The hard part of any seaplane / floatplane is getting up to speed on less than glass-smooth water without beating the airplane to death. So low takeoff speeds are a huge help. Which delta wings in 1954 surely did not have. So is high excess power. Which turbojets in 1954 surely did not have.
The other big gainer for water takeoff performance is having enough thrust to quickly transition from displacement to planing. And having a low planing speed. Hydroplane racing boats are enormously powerful and can leap up “onto the step” in a boat length or two. That’d be a real desirable feature for any seaplane fighter.
If I had to do it today I’d cheat and make it based off the F-35B. Which can lift off at ~100 knots. And has lots of excess power.

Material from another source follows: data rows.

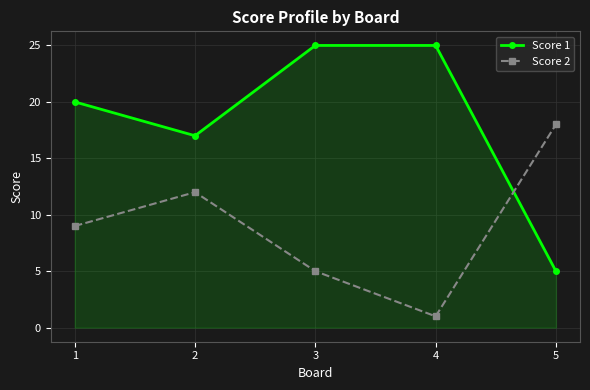

True or false: Score 1 and Score 2 cross at least once.

True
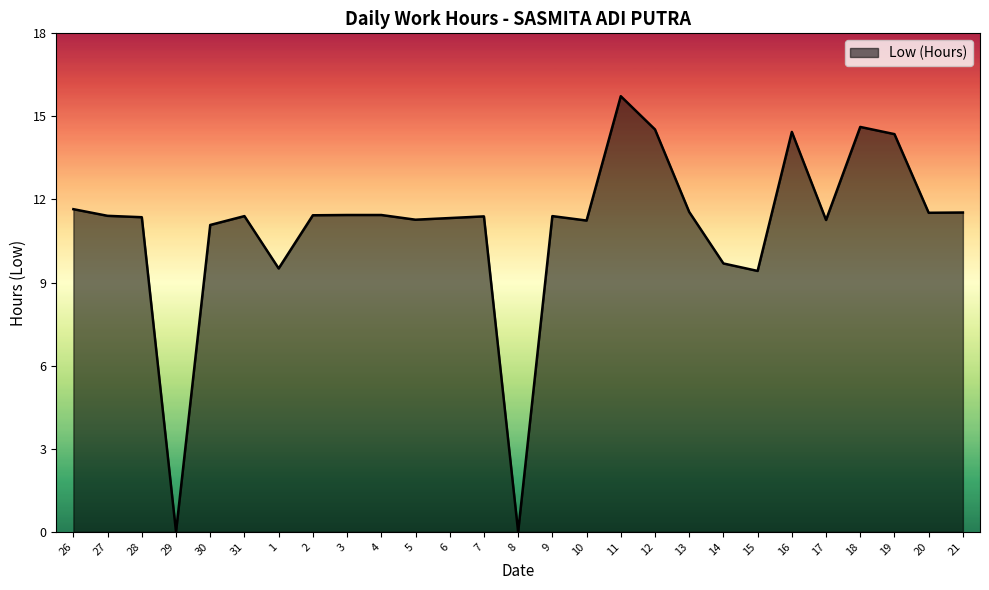

Which has a higher value, 21 or 19?

19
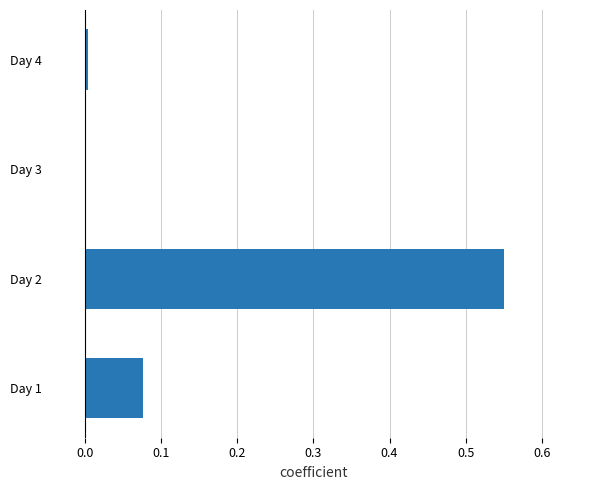

Which has a higher value, Day 2 or Day 1?

Day 2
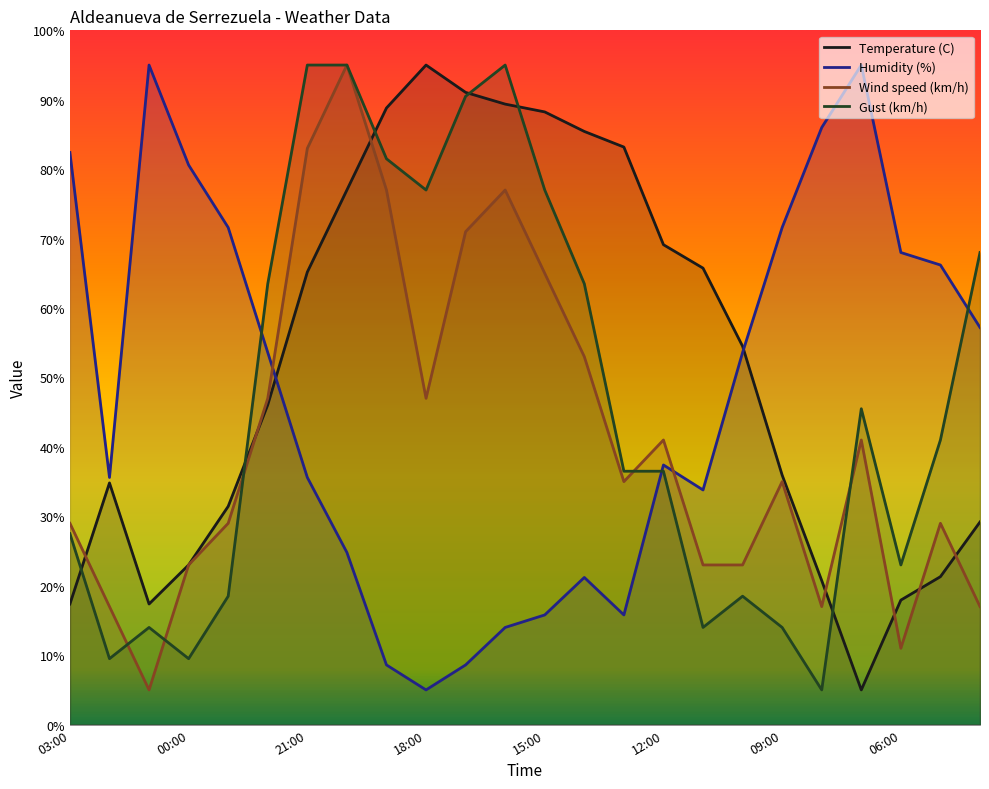

Reading right to left, extract all data points from this chart.

Temperature (C): 29.2	21.3	17.9	5.0	20.8	35.9	54.5	65.8	69.1	83.2	85.4	88.2	89.4	91.1	95.0	88.8	77.0	65.2	46.1	31.4	23.0	17.4	34.8	17.4
Humidity (%): 57.2	66.2	68.0	95.0	86.0	71.6	53.6	33.8	37.4	15.8	21.2	15.8	14.0	8.6	5.0	8.6	24.8	35.6	53.6	71.6	80.6	95.0	35.6	82.4
Wind speed (km/h): 17.0	29.0	11.0	41.0	17.0	35.0	23.0	23.0	41.0	35.0	53.0	65.0	77.0	71.0	47.0	77.0	95.0	83.0	47.0	29.0	23.0	5.0	17.0	29.0
Gust (km/h): 68.0	41.0	23.0	45.5	5.0	14.0	18.5	14.0	36.5	36.5	63.5	77.0	95.0	90.5	77.0	81.5	95.0	95.0	63.5	18.5	9.5	14.0	9.5	27.5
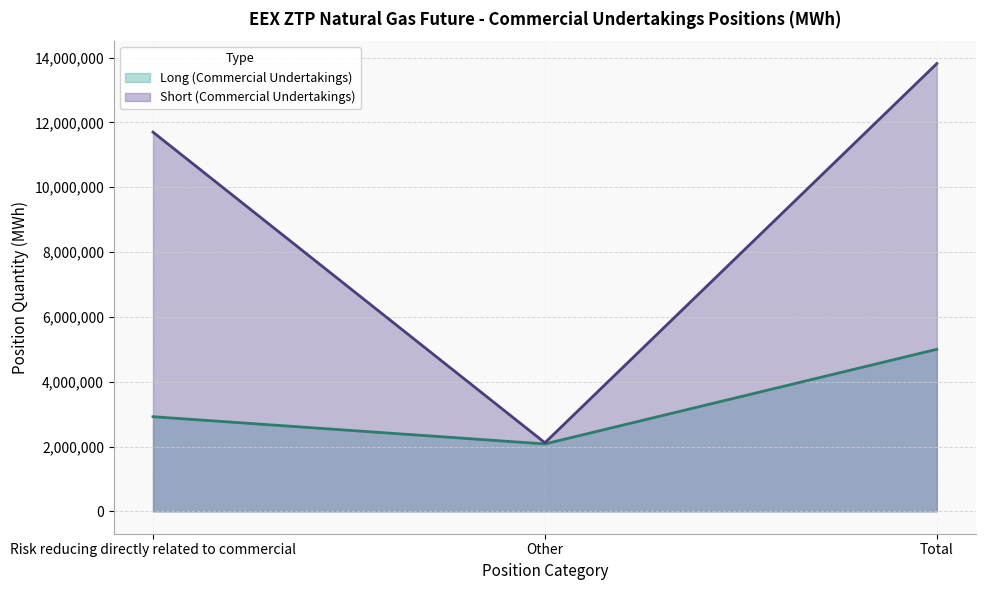

What is the greatest value displayed?

13816238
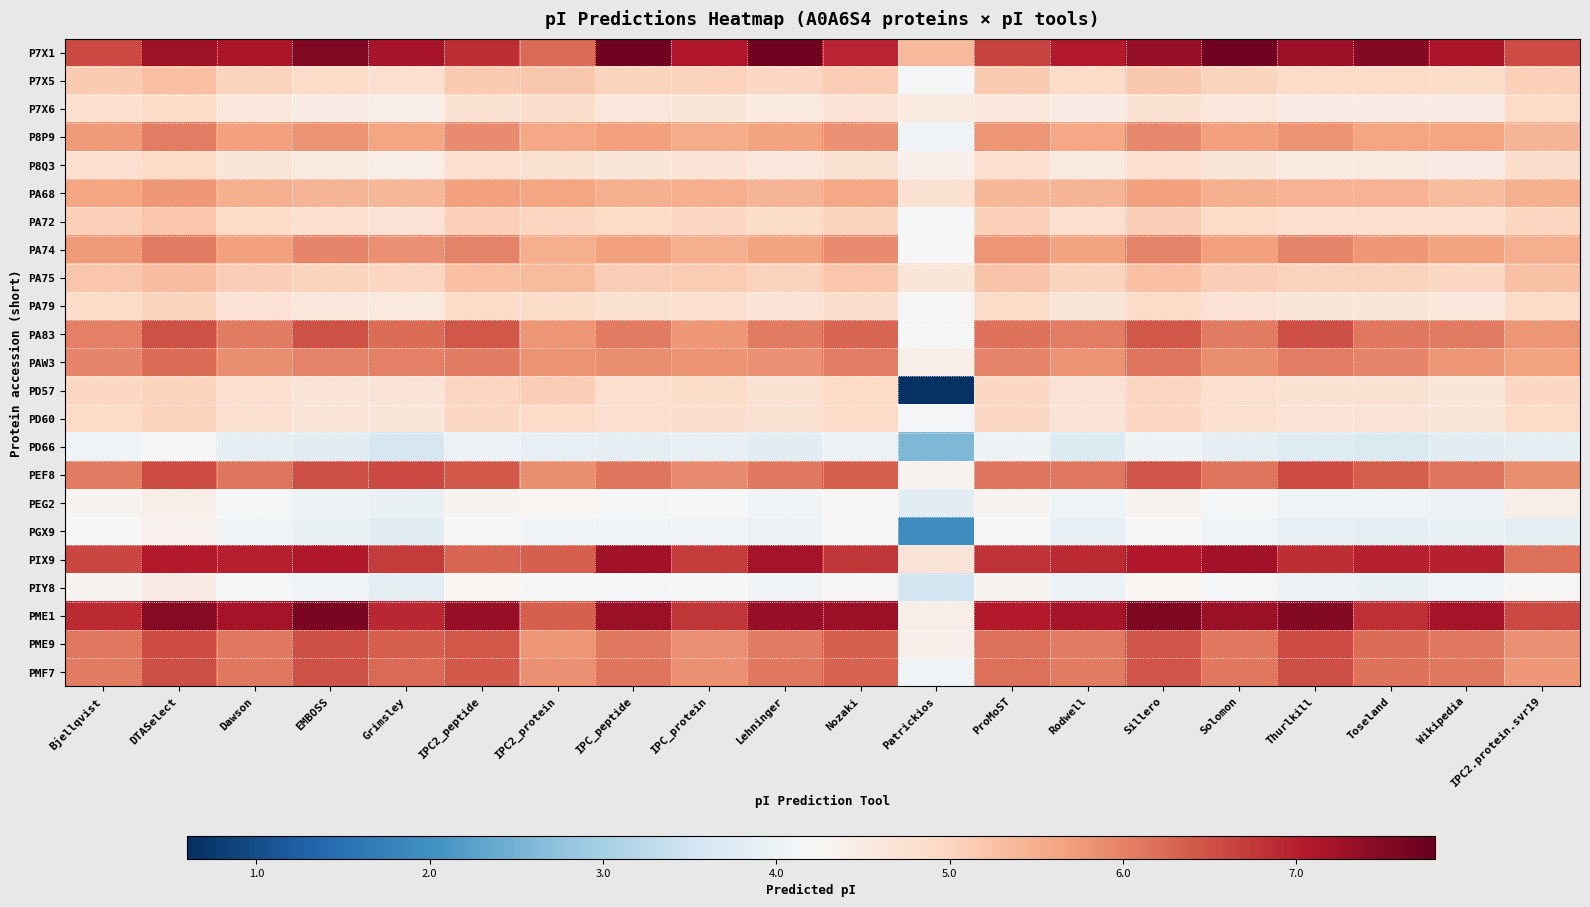

Which category has the lowest value across all series?

Patrickios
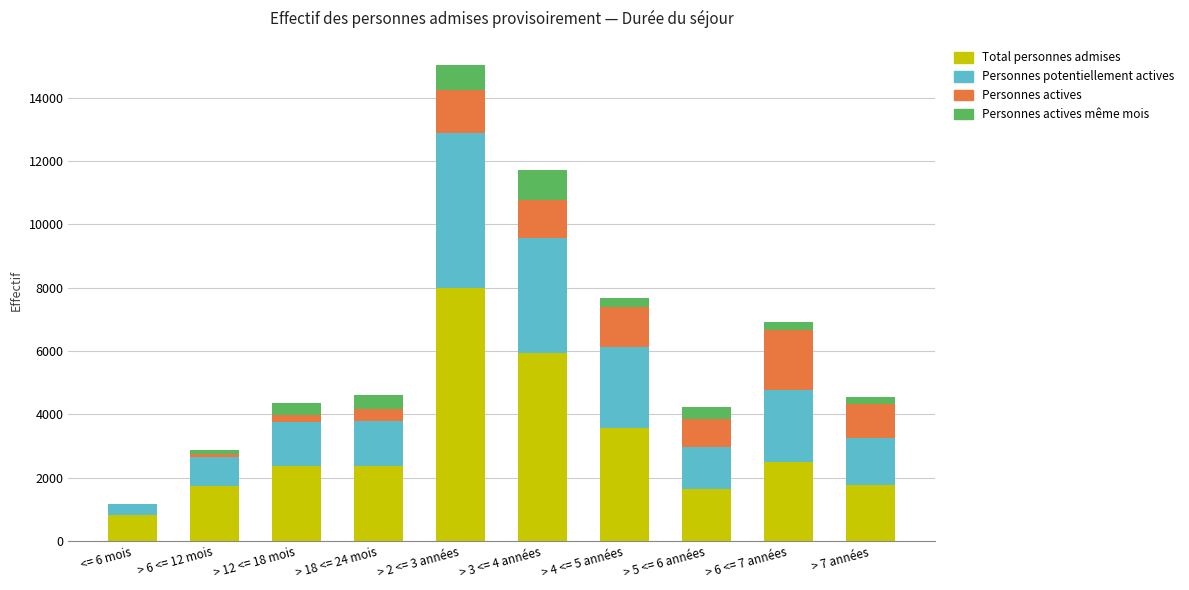

At which category is the sum across all series the highest?

> 2 <= 3 années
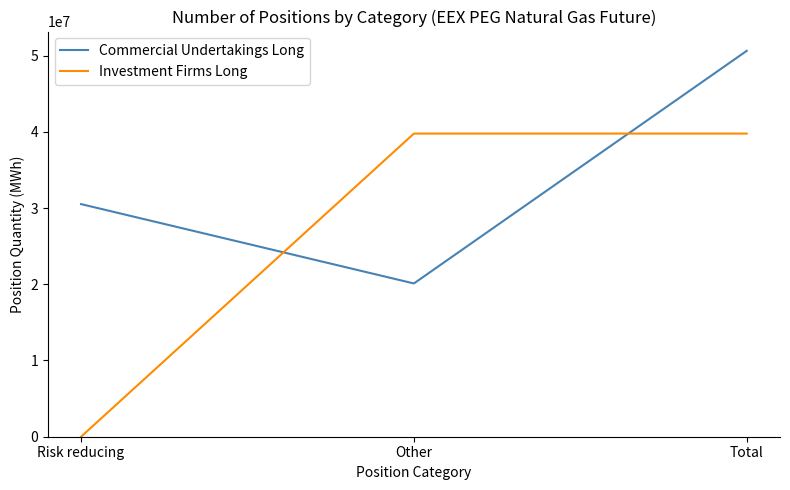

The value of Commercial Undertakings Long at Total is 30653584. True or false?

False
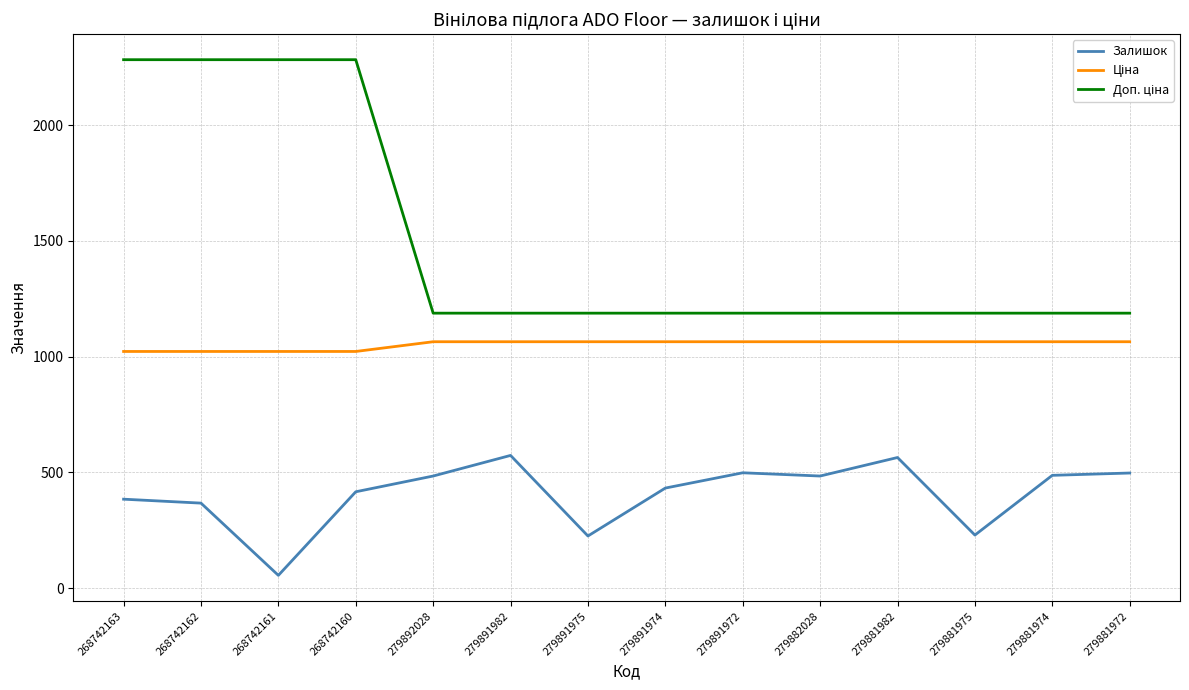

What is the difference between the maximum and minimum values in the Залишок series?

518.0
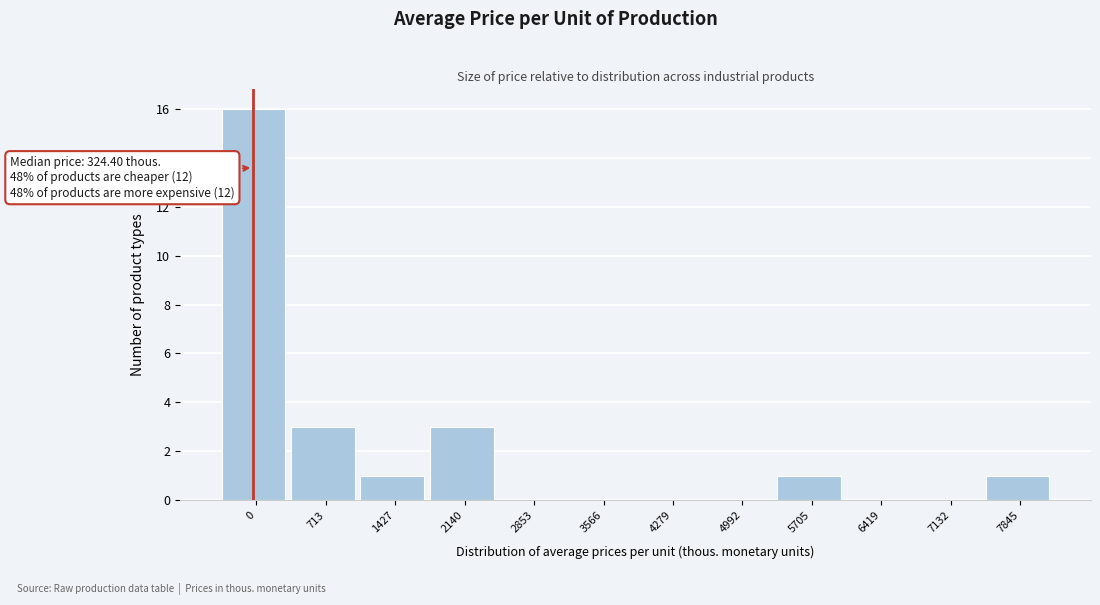

Reading left to right, extract all data points from this chart.

0=16	713=3	1427=1	2140=3	2853=0	3566=0	4279=0	4992=0	5705=1	6419=0	7132=0	7845=1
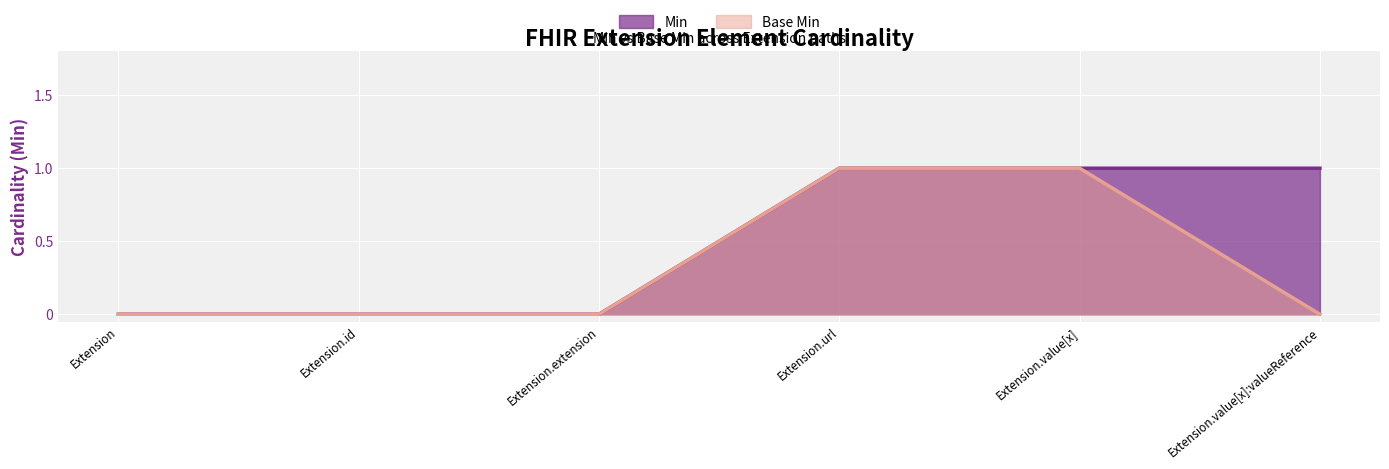

The Min series shows 0 at Extension.value[x]:valueReference. True or false?

False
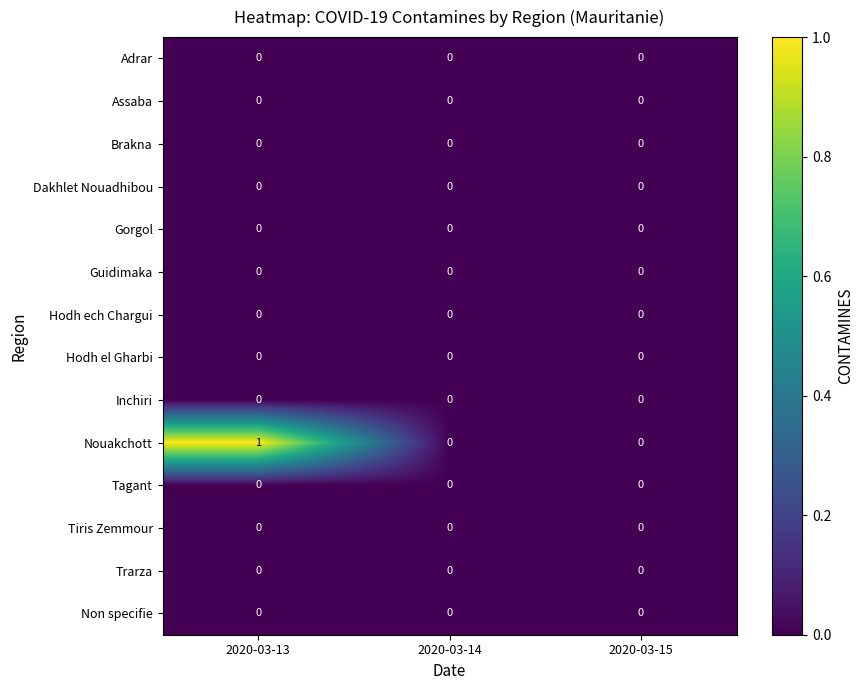

Is the value of Tiris Zemmour at 2020-03-14 greater than the value of Nouakchott at 2020-03-13?

No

I’ve heard somewhere that glass-smooth water is not ideal for float planes; that a perfectly smooth surface creates a suction that holds the planing float on the water. A little bit of roughness introduces air bubbles between the float and the water. After a night at a remote lake in the wilderness, bush pilots would circle around on the surface to generate some waves before trying to take off.
As for a Sea Dart II, I don’t know what 21st-Century designers would come up with. With the current state of the art in materials, aerodynamics, and hydrodynamics, it would be interesting to see them try. Totally impractical, but interesting.
When I started reading about aviation history, I thought it was odd that the fastest planes in the world between the world wars were seaplanes. That’s a lot of extra weight and drag to carry. Then I learned the explanation. Those planes were optimized for top speed, with small wings and high-pitch propellors. They needed miles to reach takeoff speed, and there weren’t miles-long runways anywhere except water.
I just drove past one last night; I guess I know where we’re going when you come for a visit. ![]()
Why not a Harrier float plane?
Could do too. Due to it being a true VTOL, it’s arguably a better baseline design to start from than the STOVL F-35B.
But …
The Brits have long ago parked their various Harriers. Like a decade-plus ago. The US parked their last McDonnell Douglas Harrier variants last year after a decades-long drawdown. Some other countries did, and may still do, operate a couple of them each. FYI, the 4 wiki articles on Harriers are a jumbled mess of conflicting info, especially as to operators past & present. As befits the rather confusing heritage of the machine.
I decided to go with something still flying, not a museum piece. Nothing more to it.
Late add / edit.
But …
The Sea Dart was intended to be supersonic. And was … barely. Had they continued development to production they’d probably have gotten it to fly supersonically routinely. The F-35B is also supersonic.
The Harrier is/was not.
Always good to have a helpful king around:
I’m surprised the Pope flies commercial. I would have thought the Vatican had a fleet of planes or at least chartered them.
I’m guessing it’s part of the “stay humble” persona messaging, perhaps most clearly shown by the former Pope Francis.
Depends on the flight. Many other non-superpower, non-filthy-rich world leaders similarly will either block out a cabin in a scheduled flight, or charter a plane from an airline that already operates between the destinations (to ease logistics). The generalized collapse/consolidation of “flag carriers” has also affected this.
An F/A-18 out of MCAS Miramar crashed at Rimrock Lake, WA (about 85 miles SE of Seattle, according to Google Earth). The pilot ejected.